Centre for Chinese Visual Arts, Birmingham City University, in collaboration with Tate Liverpool

The Centre for Chinese Visual Arts (CCVA) at Birmingham City University aims to foster new understandings and perspectives of Chinese contemporary arts, design and visual culture through interdisciplinary practices and theoretical studies.

Marking the 20th anniversary of the Shanghai-Liverpool twinning cities in 2019, we are now convening the 12th CCVA Annual Conference in collaboration with Tate Liverpool. This two-day event invites researchers, curators, artists, designers and architects in the fields of art, design, visual culture and urban studies at all stages of their careers worldwide to reassess the significance of the urban transformations in China, and to reflect upon their impacts on everyday experience and artistic and curatorial practices in the globalized world.
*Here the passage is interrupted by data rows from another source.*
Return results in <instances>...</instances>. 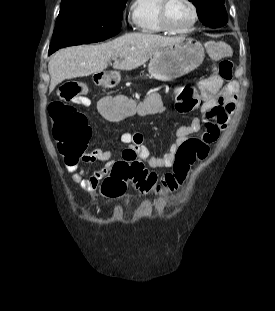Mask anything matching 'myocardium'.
Returning a JSON list of instances; mask_svg holds the SVG:
<instances>
[{"label":"myocardium","instance_id":"obj_1","mask_svg":"<svg viewBox=\"0 0 275 311\" xmlns=\"http://www.w3.org/2000/svg\"><path fill=\"white\" fill-rule=\"evenodd\" d=\"M172 0H161L159 6V21L163 29L172 34H183L191 30L198 21V9L193 0H186L192 10V20L190 23L181 29L172 27L168 19V8Z\"/></svg>","mask_w":275,"mask_h":311}]
</instances>
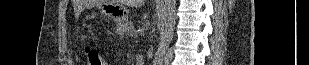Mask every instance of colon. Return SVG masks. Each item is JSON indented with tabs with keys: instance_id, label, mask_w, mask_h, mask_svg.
<instances>
[{
	"instance_id": "obj_1",
	"label": "colon",
	"mask_w": 309,
	"mask_h": 65,
	"mask_svg": "<svg viewBox=\"0 0 309 65\" xmlns=\"http://www.w3.org/2000/svg\"><path fill=\"white\" fill-rule=\"evenodd\" d=\"M84 58L87 65H103L104 60L94 47L86 46L84 48Z\"/></svg>"
}]
</instances>
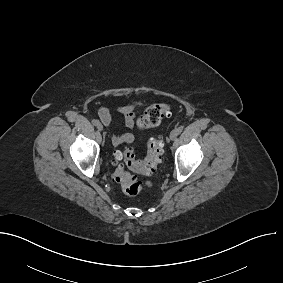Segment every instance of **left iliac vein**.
Returning a JSON list of instances; mask_svg holds the SVG:
<instances>
[{
  "mask_svg": "<svg viewBox=\"0 0 283 283\" xmlns=\"http://www.w3.org/2000/svg\"><path fill=\"white\" fill-rule=\"evenodd\" d=\"M177 136H178L177 130L171 131V133H170V139L171 140H175L177 138Z\"/></svg>",
  "mask_w": 283,
  "mask_h": 283,
  "instance_id": "obj_1",
  "label": "left iliac vein"
}]
</instances>
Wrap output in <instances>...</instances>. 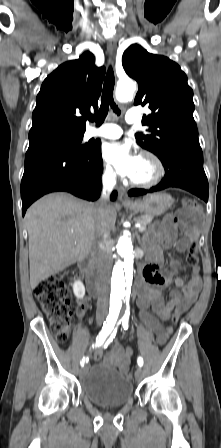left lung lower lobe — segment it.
I'll return each instance as SVG.
<instances>
[{
    "mask_svg": "<svg viewBox=\"0 0 221 448\" xmlns=\"http://www.w3.org/2000/svg\"><path fill=\"white\" fill-rule=\"evenodd\" d=\"M160 160L165 168L162 181L150 190L132 189L128 192L129 196L178 187L208 201V181L203 169L201 149H177Z\"/></svg>",
    "mask_w": 221,
    "mask_h": 448,
    "instance_id": "1",
    "label": "left lung lower lobe"
}]
</instances>
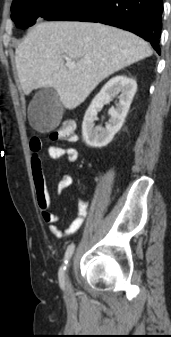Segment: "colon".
<instances>
[{
    "label": "colon",
    "mask_w": 171,
    "mask_h": 337,
    "mask_svg": "<svg viewBox=\"0 0 171 337\" xmlns=\"http://www.w3.org/2000/svg\"><path fill=\"white\" fill-rule=\"evenodd\" d=\"M50 137L54 141H75L77 138L76 122L74 119H66L56 129L52 130Z\"/></svg>",
    "instance_id": "colon-1"
}]
</instances>
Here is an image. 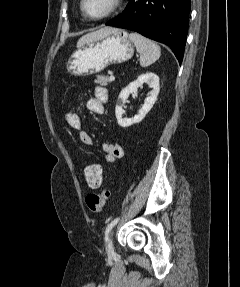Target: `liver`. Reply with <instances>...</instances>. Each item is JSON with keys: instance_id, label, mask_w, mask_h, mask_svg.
I'll return each instance as SVG.
<instances>
[{"instance_id": "liver-1", "label": "liver", "mask_w": 240, "mask_h": 287, "mask_svg": "<svg viewBox=\"0 0 240 287\" xmlns=\"http://www.w3.org/2000/svg\"><path fill=\"white\" fill-rule=\"evenodd\" d=\"M114 28L113 27H104V28H101L97 31H94V32H90V33H87L86 35L82 36L78 42H77V46H80V45H83L89 41H92V40H95V39H98L106 34H108L109 32H111Z\"/></svg>"}]
</instances>
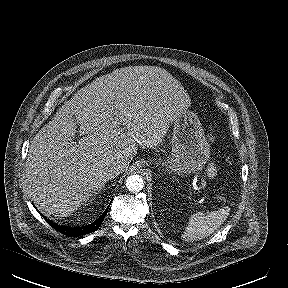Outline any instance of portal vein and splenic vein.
<instances>
[{
	"label": "portal vein and splenic vein",
	"instance_id": "portal-vein-and-splenic-vein-1",
	"mask_svg": "<svg viewBox=\"0 0 288 288\" xmlns=\"http://www.w3.org/2000/svg\"><path fill=\"white\" fill-rule=\"evenodd\" d=\"M80 133H81V132H80ZM81 134H83V133H81ZM200 182H201V187H202V189H206V187H207V182H206L203 178L200 179Z\"/></svg>",
	"mask_w": 288,
	"mask_h": 288
}]
</instances>
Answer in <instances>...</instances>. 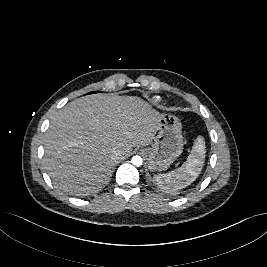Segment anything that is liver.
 Returning a JSON list of instances; mask_svg holds the SVG:
<instances>
[{
  "mask_svg": "<svg viewBox=\"0 0 267 267\" xmlns=\"http://www.w3.org/2000/svg\"><path fill=\"white\" fill-rule=\"evenodd\" d=\"M158 112L138 97L95 94L78 98L52 118L44 138V167L64 192L87 196L108 182L114 164L132 147L147 146ZM114 150L121 151L112 159Z\"/></svg>",
  "mask_w": 267,
  "mask_h": 267,
  "instance_id": "obj_1",
  "label": "liver"
}]
</instances>
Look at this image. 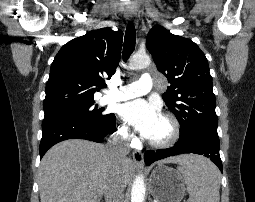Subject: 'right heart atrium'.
<instances>
[{"label":"right heart atrium","instance_id":"right-heart-atrium-1","mask_svg":"<svg viewBox=\"0 0 255 202\" xmlns=\"http://www.w3.org/2000/svg\"><path fill=\"white\" fill-rule=\"evenodd\" d=\"M118 134L124 140H130L131 139L130 131H129L128 127L124 124H122L118 127Z\"/></svg>","mask_w":255,"mask_h":202}]
</instances>
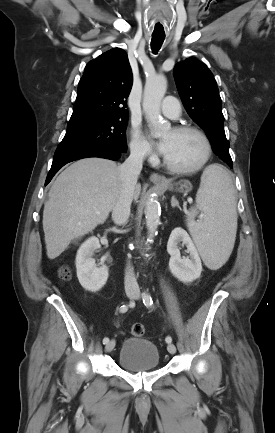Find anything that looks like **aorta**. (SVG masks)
Wrapping results in <instances>:
<instances>
[{
  "mask_svg": "<svg viewBox=\"0 0 275 433\" xmlns=\"http://www.w3.org/2000/svg\"><path fill=\"white\" fill-rule=\"evenodd\" d=\"M167 82L164 76L157 75L146 80L143 95V111L156 138L166 134L171 126L161 116L160 106L165 95ZM161 207L156 198L150 197L145 205L146 226L148 238L152 239L160 223Z\"/></svg>",
  "mask_w": 275,
  "mask_h": 433,
  "instance_id": "aorta-1",
  "label": "aorta"
}]
</instances>
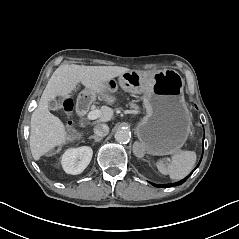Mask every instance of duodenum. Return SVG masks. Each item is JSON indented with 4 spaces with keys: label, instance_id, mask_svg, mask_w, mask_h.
<instances>
[{
    "label": "duodenum",
    "instance_id": "duodenum-1",
    "mask_svg": "<svg viewBox=\"0 0 239 239\" xmlns=\"http://www.w3.org/2000/svg\"><path fill=\"white\" fill-rule=\"evenodd\" d=\"M91 101L88 96H82L77 102V111L81 116H85L90 108Z\"/></svg>",
    "mask_w": 239,
    "mask_h": 239
}]
</instances>
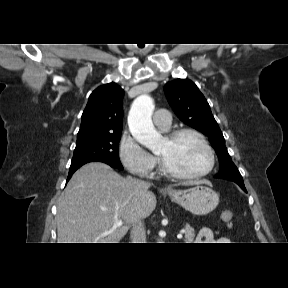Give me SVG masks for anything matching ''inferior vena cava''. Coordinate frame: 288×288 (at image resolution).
<instances>
[{
  "instance_id": "602c4592",
  "label": "inferior vena cava",
  "mask_w": 288,
  "mask_h": 288,
  "mask_svg": "<svg viewBox=\"0 0 288 288\" xmlns=\"http://www.w3.org/2000/svg\"><path fill=\"white\" fill-rule=\"evenodd\" d=\"M131 243H146V231L144 222L138 221L131 230L130 234Z\"/></svg>"
}]
</instances>
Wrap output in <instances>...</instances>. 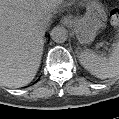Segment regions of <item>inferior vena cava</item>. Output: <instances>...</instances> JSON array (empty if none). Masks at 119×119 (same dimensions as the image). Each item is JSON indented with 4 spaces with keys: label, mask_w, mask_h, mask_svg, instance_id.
<instances>
[{
    "label": "inferior vena cava",
    "mask_w": 119,
    "mask_h": 119,
    "mask_svg": "<svg viewBox=\"0 0 119 119\" xmlns=\"http://www.w3.org/2000/svg\"><path fill=\"white\" fill-rule=\"evenodd\" d=\"M47 27V24L46 23H41V29H45Z\"/></svg>",
    "instance_id": "obj_1"
}]
</instances>
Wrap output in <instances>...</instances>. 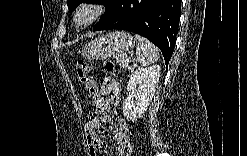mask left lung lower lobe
<instances>
[{"instance_id":"obj_1","label":"left lung lower lobe","mask_w":247,"mask_h":156,"mask_svg":"<svg viewBox=\"0 0 247 156\" xmlns=\"http://www.w3.org/2000/svg\"><path fill=\"white\" fill-rule=\"evenodd\" d=\"M180 15L181 0H117L93 31L120 29L142 35L159 47L168 65Z\"/></svg>"}]
</instances>
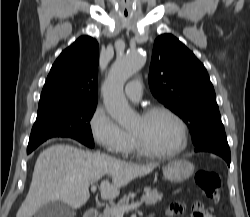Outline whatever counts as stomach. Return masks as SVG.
Returning <instances> with one entry per match:
<instances>
[{"mask_svg": "<svg viewBox=\"0 0 250 217\" xmlns=\"http://www.w3.org/2000/svg\"><path fill=\"white\" fill-rule=\"evenodd\" d=\"M194 172V166L187 160H175L163 168V176L173 183H180L188 179Z\"/></svg>", "mask_w": 250, "mask_h": 217, "instance_id": "obj_1", "label": "stomach"}]
</instances>
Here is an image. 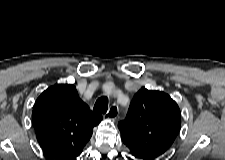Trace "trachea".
I'll return each instance as SVG.
<instances>
[{"mask_svg": "<svg viewBox=\"0 0 225 160\" xmlns=\"http://www.w3.org/2000/svg\"><path fill=\"white\" fill-rule=\"evenodd\" d=\"M108 109V99L107 97H100L95 102L93 110L98 113H106Z\"/></svg>", "mask_w": 225, "mask_h": 160, "instance_id": "trachea-1", "label": "trachea"}]
</instances>
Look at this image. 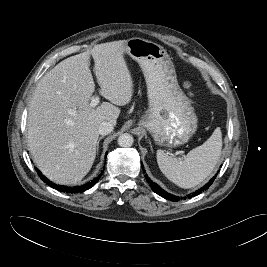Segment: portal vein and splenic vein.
Wrapping results in <instances>:
<instances>
[{
  "label": "portal vein and splenic vein",
  "mask_w": 267,
  "mask_h": 267,
  "mask_svg": "<svg viewBox=\"0 0 267 267\" xmlns=\"http://www.w3.org/2000/svg\"><path fill=\"white\" fill-rule=\"evenodd\" d=\"M99 100H100V98H99L98 96L93 97V98L91 99L90 106H91L92 108H95V107L98 105ZM69 113L72 114V115H76L77 111L74 110V109H71V110H69Z\"/></svg>",
  "instance_id": "18ae733b"
}]
</instances>
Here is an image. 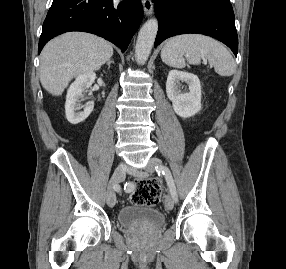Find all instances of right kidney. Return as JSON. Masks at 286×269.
<instances>
[{
	"instance_id": "ca27d5eb",
	"label": "right kidney",
	"mask_w": 286,
	"mask_h": 269,
	"mask_svg": "<svg viewBox=\"0 0 286 269\" xmlns=\"http://www.w3.org/2000/svg\"><path fill=\"white\" fill-rule=\"evenodd\" d=\"M96 74L92 71L79 75L75 81L70 85L65 103L66 118L71 124H78L83 122L93 111L94 102L89 101L85 105H81L80 99H84L83 93L91 87L95 81ZM91 95V92L89 93ZM83 108L82 112H78Z\"/></svg>"
}]
</instances>
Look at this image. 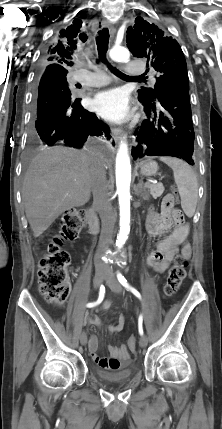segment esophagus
<instances>
[{
  "mask_svg": "<svg viewBox=\"0 0 222 429\" xmlns=\"http://www.w3.org/2000/svg\"><path fill=\"white\" fill-rule=\"evenodd\" d=\"M102 27L109 28L111 35L113 36L116 32L114 26L106 19H104L101 23ZM111 133L114 140L117 142L120 139L121 130L117 127H111Z\"/></svg>",
  "mask_w": 222,
  "mask_h": 429,
  "instance_id": "34e87169",
  "label": "esophagus"
}]
</instances>
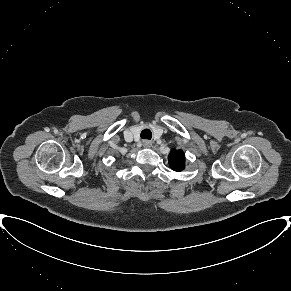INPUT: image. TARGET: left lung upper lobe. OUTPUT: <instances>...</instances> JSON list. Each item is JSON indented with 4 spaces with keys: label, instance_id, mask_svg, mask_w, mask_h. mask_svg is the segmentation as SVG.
Returning <instances> with one entry per match:
<instances>
[{
    "label": "left lung upper lobe",
    "instance_id": "obj_1",
    "mask_svg": "<svg viewBox=\"0 0 291 291\" xmlns=\"http://www.w3.org/2000/svg\"><path fill=\"white\" fill-rule=\"evenodd\" d=\"M169 165L174 171H181L185 168V154L182 150L173 149L169 154Z\"/></svg>",
    "mask_w": 291,
    "mask_h": 291
}]
</instances>
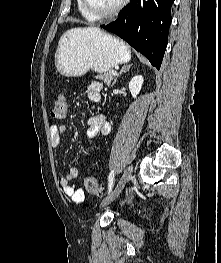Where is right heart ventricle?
Listing matches in <instances>:
<instances>
[{
    "instance_id": "e07e8e85",
    "label": "right heart ventricle",
    "mask_w": 221,
    "mask_h": 263,
    "mask_svg": "<svg viewBox=\"0 0 221 263\" xmlns=\"http://www.w3.org/2000/svg\"><path fill=\"white\" fill-rule=\"evenodd\" d=\"M77 7H78V10L80 12V14L85 17L86 19L88 20H93L92 18H90L88 16V14L84 11L83 7H82V4H81V0H77Z\"/></svg>"
}]
</instances>
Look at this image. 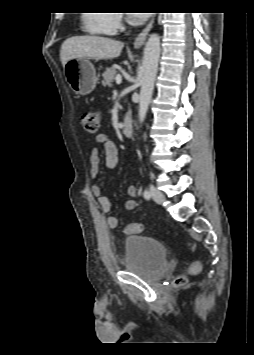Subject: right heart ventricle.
Instances as JSON below:
<instances>
[{
  "instance_id": "obj_1",
  "label": "right heart ventricle",
  "mask_w": 254,
  "mask_h": 355,
  "mask_svg": "<svg viewBox=\"0 0 254 355\" xmlns=\"http://www.w3.org/2000/svg\"><path fill=\"white\" fill-rule=\"evenodd\" d=\"M85 30L92 35H111L113 34L106 23V14L91 12L83 18Z\"/></svg>"
}]
</instances>
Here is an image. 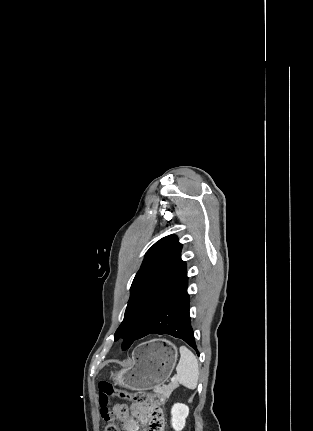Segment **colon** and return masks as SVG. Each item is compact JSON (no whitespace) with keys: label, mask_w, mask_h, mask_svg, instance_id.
<instances>
[{"label":"colon","mask_w":313,"mask_h":431,"mask_svg":"<svg viewBox=\"0 0 313 431\" xmlns=\"http://www.w3.org/2000/svg\"><path fill=\"white\" fill-rule=\"evenodd\" d=\"M234 116H237L235 119L236 122L241 123V118L236 114ZM98 395L101 407V416L107 423L104 431H118V428L113 422V418L107 408L108 401L112 397L145 405L149 414L153 417L151 431H163L162 405L164 403V399L161 395L153 394L148 391H138L135 393L126 392L117 389L108 381L99 382Z\"/></svg>","instance_id":"1"}]
</instances>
In recent decades, China has experienced a revolutionary urban development. The incessant changes have shaped a moving reality, almost illusive, beyond the normal and tangible environment of daily life. The rapidity of today’s urbanisation is a global issue, and yet the example of contemporary cities in China is singular, filled with excitement and anxiety. Histories have been destroyed, and heritage and memories are being reinvented for the future. How do we re-examine the triumph of the economic achievement and the urban development, or the loss, through sociological, anthropological, cultural and artistic perspectives? For those insiders – artists who are living through the accelerated development and its disturbance, how to capture and interpret the transient, to respond critically to such an urban existence, and to imagine a unique or almost surreal experience in China?

We encourage papers from a variety of subject areas to develop interdisciplinary perspectives and new understandings on the development of Chinese contemporary art in the context of social, cultural and urban transformations. The following set of areas is indicative, as examples, but not limited to the discussions:

  • Art and urban transformations
  • Art and its ecology in urbanised China
  • Art production, dissemination, participation and reception in public realm
  • Collective and private spaces: squares, streets and residences
  • Artists and lives at the edge of cities
  • Art districts: audience and tourists
  • Art and migration
  • Urban development and cultural identities
  • Biennials and art fairs

Please submit an abstract of up to 300 words, a 100-word biography, contact information and any institutional affiliations, by 28th February 2019 to [email protected], with a subject titled ‘12th CCVA Annual Conference’. Any general queries should also be directed to [email protected]. Conference presentations should last no more than 20 minutes. Successful proposals for conference contributions will be notified by the end of February 2019. Invited full papers should be submitted by 31 January 2020, to be featured in Journal of Contemporary Chinese Art (Intellect) as a special issue in autumn of the year.